A titre préliminaire, l’arrêt rappelle que les taxes nationales ne seront considérées comme contraires à l’article 33 § 1 que si elles "i[présentent les caractéristiques essentielles de la TVA même si [elles] ne sont pas en tous points identiques à celles-ci]i". Ainsi si l’une de ces caractéristiques fait défaut, la taxe ne peut être jugée incompatible.
Ces caractéristiques essentielles de la TVA sont :
- 1° la taxe doit s’appliquer de façon générale aux transactions ayant pour objet des biens ou des services ;
- 2° elle doit être proportionnelle au prix perçu par l’assujetti en contrepartie des biens et services qu’il fournit ;
- 3° la taxe doit être perçue à chaque stade du processus de production et de distribution y compris celui de la vente au détail, quel que soit le nombre de transactions intervenues précédemment ;
- 4° la taxe due par un assujetti sur les montants acquittés lors des étapes précédentes du processus doit pouvoir être déduite de telle sorte que la taxe ne s’applique à un stade donné qu’à la valeur ajoutée à ce stade et que la charge finale de la taxe repose en définitive sur le consommateur.
Dans l’affaire IRAP, la Cour considère que l’IRAP est conforme aux deuxième et quatrième critères rappelés ci-dessus. Cette interprétation est particulièrement stricte et totalement contraire aux longs développements particulièrement argumentés des avocats généraux qui s’étaient prononcés pour une condamnation de cette taxe.
Cette décision s’explique sans doute eu égard aux conséquences financières dramatiques qu’aurait connu l’Etat italien si l’incompatibilité de cette taxe avec la TVA avait été reconnue (tant pour l’Italie que pour d’autres pays européens : 15 Etats membres avaient présenté des observations lors de la seconde audience, nombre inégalé jusqu’à présent).
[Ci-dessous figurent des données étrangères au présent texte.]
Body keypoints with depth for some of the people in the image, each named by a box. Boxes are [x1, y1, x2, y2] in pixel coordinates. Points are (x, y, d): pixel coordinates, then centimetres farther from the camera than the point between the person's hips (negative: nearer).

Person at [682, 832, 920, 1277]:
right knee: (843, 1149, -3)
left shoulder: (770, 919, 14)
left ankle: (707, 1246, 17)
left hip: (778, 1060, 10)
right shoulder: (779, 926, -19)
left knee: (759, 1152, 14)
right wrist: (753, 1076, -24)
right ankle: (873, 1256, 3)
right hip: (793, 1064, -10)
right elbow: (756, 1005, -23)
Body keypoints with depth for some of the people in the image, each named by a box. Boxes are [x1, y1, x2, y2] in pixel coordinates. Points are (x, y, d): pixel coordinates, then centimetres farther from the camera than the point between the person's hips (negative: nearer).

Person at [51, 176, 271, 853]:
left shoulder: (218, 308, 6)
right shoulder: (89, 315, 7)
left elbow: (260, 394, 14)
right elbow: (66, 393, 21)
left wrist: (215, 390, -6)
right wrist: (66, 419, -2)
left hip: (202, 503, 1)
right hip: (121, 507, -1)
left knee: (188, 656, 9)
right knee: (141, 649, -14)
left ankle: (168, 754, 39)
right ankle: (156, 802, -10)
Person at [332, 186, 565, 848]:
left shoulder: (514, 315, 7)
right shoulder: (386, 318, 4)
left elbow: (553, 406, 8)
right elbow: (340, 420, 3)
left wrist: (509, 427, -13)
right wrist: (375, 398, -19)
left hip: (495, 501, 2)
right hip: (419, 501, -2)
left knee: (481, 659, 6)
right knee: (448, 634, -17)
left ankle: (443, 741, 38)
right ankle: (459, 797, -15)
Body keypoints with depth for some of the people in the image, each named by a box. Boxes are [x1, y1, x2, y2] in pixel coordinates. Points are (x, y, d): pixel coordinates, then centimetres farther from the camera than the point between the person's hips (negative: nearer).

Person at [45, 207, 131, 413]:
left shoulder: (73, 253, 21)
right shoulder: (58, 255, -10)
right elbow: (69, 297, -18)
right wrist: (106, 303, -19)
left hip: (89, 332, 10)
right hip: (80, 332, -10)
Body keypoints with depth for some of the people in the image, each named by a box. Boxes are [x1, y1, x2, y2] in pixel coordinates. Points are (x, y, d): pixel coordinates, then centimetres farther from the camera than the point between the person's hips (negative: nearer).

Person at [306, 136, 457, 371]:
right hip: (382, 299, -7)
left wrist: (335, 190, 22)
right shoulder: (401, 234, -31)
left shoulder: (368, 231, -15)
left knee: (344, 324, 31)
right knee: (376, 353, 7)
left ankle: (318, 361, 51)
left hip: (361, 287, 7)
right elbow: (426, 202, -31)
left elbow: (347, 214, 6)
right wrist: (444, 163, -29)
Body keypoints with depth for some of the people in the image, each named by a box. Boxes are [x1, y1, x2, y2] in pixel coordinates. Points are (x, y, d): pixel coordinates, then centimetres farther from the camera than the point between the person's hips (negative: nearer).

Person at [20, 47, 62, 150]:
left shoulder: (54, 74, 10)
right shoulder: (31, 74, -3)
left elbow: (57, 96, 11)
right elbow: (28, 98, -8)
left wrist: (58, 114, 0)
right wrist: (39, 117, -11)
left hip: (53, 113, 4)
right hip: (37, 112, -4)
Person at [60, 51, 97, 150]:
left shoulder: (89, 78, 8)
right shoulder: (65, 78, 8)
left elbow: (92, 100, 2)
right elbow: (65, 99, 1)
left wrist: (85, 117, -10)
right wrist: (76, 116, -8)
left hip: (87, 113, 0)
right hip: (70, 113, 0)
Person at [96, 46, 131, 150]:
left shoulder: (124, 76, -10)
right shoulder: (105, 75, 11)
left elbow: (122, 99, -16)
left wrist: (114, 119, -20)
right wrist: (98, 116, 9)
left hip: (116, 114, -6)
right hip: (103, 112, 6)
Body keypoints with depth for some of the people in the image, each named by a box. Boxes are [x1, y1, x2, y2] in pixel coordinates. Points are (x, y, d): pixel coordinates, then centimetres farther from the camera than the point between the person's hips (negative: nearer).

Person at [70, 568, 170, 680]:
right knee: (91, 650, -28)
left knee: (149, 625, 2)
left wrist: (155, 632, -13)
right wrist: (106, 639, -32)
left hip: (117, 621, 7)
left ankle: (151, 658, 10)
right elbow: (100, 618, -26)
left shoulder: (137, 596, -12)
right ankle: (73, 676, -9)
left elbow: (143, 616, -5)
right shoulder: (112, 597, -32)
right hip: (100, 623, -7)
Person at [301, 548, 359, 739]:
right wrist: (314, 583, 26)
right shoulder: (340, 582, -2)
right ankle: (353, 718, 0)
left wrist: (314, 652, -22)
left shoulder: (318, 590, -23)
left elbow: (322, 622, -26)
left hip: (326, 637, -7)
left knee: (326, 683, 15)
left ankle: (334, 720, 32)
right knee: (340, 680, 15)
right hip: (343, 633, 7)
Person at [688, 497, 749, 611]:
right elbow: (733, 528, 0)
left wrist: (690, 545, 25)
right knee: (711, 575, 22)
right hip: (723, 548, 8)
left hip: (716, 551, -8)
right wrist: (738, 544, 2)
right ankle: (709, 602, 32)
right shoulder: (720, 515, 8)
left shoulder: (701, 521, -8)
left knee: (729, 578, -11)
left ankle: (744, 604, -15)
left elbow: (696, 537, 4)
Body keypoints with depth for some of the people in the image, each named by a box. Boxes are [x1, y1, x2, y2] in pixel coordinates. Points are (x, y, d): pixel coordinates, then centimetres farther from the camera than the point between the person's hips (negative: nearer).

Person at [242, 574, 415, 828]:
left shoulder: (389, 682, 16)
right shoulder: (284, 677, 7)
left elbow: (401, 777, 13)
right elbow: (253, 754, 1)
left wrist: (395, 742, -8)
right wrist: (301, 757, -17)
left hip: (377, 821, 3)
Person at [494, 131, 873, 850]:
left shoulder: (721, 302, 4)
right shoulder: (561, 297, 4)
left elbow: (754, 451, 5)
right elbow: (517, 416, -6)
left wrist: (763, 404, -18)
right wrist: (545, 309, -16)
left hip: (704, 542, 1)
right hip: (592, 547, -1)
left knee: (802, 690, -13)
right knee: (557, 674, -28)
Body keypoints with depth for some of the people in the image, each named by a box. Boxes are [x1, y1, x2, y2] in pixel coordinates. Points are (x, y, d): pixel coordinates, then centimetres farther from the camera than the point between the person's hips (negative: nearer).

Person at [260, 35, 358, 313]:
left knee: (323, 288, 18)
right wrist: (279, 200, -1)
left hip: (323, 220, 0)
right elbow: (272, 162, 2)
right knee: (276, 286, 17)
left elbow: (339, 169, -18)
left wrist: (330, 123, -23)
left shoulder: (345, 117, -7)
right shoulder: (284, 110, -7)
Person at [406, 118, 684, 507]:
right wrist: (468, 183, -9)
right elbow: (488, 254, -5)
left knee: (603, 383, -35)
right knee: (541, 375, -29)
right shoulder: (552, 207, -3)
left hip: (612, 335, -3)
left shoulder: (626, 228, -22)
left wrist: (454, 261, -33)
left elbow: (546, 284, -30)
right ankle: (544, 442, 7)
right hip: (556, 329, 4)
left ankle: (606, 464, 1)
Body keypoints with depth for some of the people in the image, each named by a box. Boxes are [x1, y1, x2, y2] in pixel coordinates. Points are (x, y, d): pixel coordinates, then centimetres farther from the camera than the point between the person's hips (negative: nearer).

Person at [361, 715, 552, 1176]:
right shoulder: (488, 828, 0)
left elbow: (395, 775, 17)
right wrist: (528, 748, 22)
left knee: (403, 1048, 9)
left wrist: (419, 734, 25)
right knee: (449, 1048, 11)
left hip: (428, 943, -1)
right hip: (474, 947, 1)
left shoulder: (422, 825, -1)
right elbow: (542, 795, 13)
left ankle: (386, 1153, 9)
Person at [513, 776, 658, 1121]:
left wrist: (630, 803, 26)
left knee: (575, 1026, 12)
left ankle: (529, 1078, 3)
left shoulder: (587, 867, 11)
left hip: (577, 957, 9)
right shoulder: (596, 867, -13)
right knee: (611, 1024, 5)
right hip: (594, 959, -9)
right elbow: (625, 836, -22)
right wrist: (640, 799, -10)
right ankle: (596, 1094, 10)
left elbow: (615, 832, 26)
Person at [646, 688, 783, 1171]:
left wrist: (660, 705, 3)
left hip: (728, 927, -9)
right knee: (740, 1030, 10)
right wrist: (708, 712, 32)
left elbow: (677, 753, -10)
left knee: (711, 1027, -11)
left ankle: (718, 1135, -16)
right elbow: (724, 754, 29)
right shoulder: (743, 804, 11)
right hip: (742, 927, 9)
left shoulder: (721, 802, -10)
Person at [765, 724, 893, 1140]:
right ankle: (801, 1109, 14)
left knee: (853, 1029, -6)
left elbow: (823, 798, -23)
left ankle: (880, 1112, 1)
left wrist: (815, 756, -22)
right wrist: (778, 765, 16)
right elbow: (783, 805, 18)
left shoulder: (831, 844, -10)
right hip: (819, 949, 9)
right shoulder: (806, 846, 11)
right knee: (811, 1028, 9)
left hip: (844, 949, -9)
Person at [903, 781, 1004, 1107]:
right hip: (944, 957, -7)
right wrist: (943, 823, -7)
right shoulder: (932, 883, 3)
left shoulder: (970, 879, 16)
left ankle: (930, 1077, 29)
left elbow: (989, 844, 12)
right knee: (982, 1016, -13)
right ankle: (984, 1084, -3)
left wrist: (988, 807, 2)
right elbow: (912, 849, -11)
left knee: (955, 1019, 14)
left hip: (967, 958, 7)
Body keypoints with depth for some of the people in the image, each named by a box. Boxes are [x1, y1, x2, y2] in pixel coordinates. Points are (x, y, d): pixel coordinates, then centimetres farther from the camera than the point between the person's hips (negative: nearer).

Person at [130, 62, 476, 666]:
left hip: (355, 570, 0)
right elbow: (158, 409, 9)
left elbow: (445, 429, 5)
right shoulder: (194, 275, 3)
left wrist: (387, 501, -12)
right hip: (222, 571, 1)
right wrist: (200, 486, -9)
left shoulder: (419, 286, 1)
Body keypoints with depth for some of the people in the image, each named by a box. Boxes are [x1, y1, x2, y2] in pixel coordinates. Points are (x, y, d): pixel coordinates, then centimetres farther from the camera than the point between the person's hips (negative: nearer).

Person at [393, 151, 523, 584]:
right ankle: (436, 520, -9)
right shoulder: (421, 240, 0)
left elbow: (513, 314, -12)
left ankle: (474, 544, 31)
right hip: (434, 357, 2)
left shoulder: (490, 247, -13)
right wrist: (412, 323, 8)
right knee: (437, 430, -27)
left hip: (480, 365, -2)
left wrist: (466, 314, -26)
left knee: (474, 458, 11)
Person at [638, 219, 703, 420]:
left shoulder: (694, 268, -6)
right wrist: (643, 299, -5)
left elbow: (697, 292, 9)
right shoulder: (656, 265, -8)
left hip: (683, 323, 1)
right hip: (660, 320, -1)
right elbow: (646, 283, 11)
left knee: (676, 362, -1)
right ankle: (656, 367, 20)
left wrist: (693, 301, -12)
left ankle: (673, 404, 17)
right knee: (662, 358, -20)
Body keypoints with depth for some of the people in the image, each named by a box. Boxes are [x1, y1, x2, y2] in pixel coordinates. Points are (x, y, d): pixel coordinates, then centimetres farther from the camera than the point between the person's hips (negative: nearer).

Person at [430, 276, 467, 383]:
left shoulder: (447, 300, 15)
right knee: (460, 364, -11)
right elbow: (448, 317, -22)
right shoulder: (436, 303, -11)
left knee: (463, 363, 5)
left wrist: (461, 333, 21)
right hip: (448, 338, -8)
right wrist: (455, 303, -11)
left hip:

D’un point de vue français, cet arrêt a des conséquences sur la comptabilité de la taxe professionnelle (dont les caractéristiques sont proches de l’IRAP) avec le droit communautaire (cf. la Revue de juin dernier, p.20). En effet, l’argumentation qui motivait les réclamations contentieuses reposait sur les conclusions des avocats généraux qui n’ont pas été suivies.
En conséquence, la cotisation minimum de taxe professionnelle calculée en fonction de la valeur ajoutée ne peut plus être remise en cause sur le fondement de l’article 33. En revanche, l’incompatibilité de la taxe sur les salaires (cf. la Revue de juin dernier, p.20) nous semble toujours d’actualité dans la mesure où cette incompatibilité n’est pas fondée sur l’article 33.